Ransomware is the biggest online threat to UK organisations and, worryingly, we’ve seen evidence of a rise in payments to criminals behind these attacks.
That’s why the NCSC and the Information Commissioner’s Office have called for help from the Law Society, after concerns that some victims were being advised by legal teams to pay.
Though it may be tempting to pay to get systems back up and running quickly, it’s important to remember that UK Government does not encourage nor condone the payment of ransoms.
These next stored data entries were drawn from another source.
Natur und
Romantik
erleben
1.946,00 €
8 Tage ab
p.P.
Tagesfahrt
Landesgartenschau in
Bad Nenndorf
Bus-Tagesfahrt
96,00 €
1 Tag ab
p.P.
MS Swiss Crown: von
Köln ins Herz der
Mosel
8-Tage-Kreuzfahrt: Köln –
There’s no guarantee you’ll get your data back and your systems could be compromised again in future. Paying a ransom doesn’t mean you’ll get a lower penalty from the ICO or be looked upon more favourably in any regulatory action.
The NCSC has a wide range of guidance on mitigating the ransomware threat, for example advising companies to keep offline back-ups. All of our advice can be found on the ransomware pages. The ICO’s recently updated ransomware guidance can be found on its website.
Google urges Android partners to apply latest security patches
Google has detailed their latest patches for Android systems in their monthly security bulletin.
Among the 37 flagged vulnerabilities in the August bulletin is a critical security flaw that could lead to remote code execution via Bluetooth with no additional execution privileges required.
The flaw, being tracked as CVE-2022-20345, has been patched on Android 10, 11, 12, and 12L and Google advises users running earlier versions to check and update their Android version as soon as they can.
The bulletin lists other high severity issues, many of which could lead to disclosure of sensitive information and/or privilege escalation.
Google has encouraged all Android partners to fix the issues listed and bundle them together in a single update for users.
Installing the latest software and app updates as soon as they are available helps keep devices safe from online threats. The NCSC has published advice to help individuals do this promptly, alongside more top tips for staying secure online.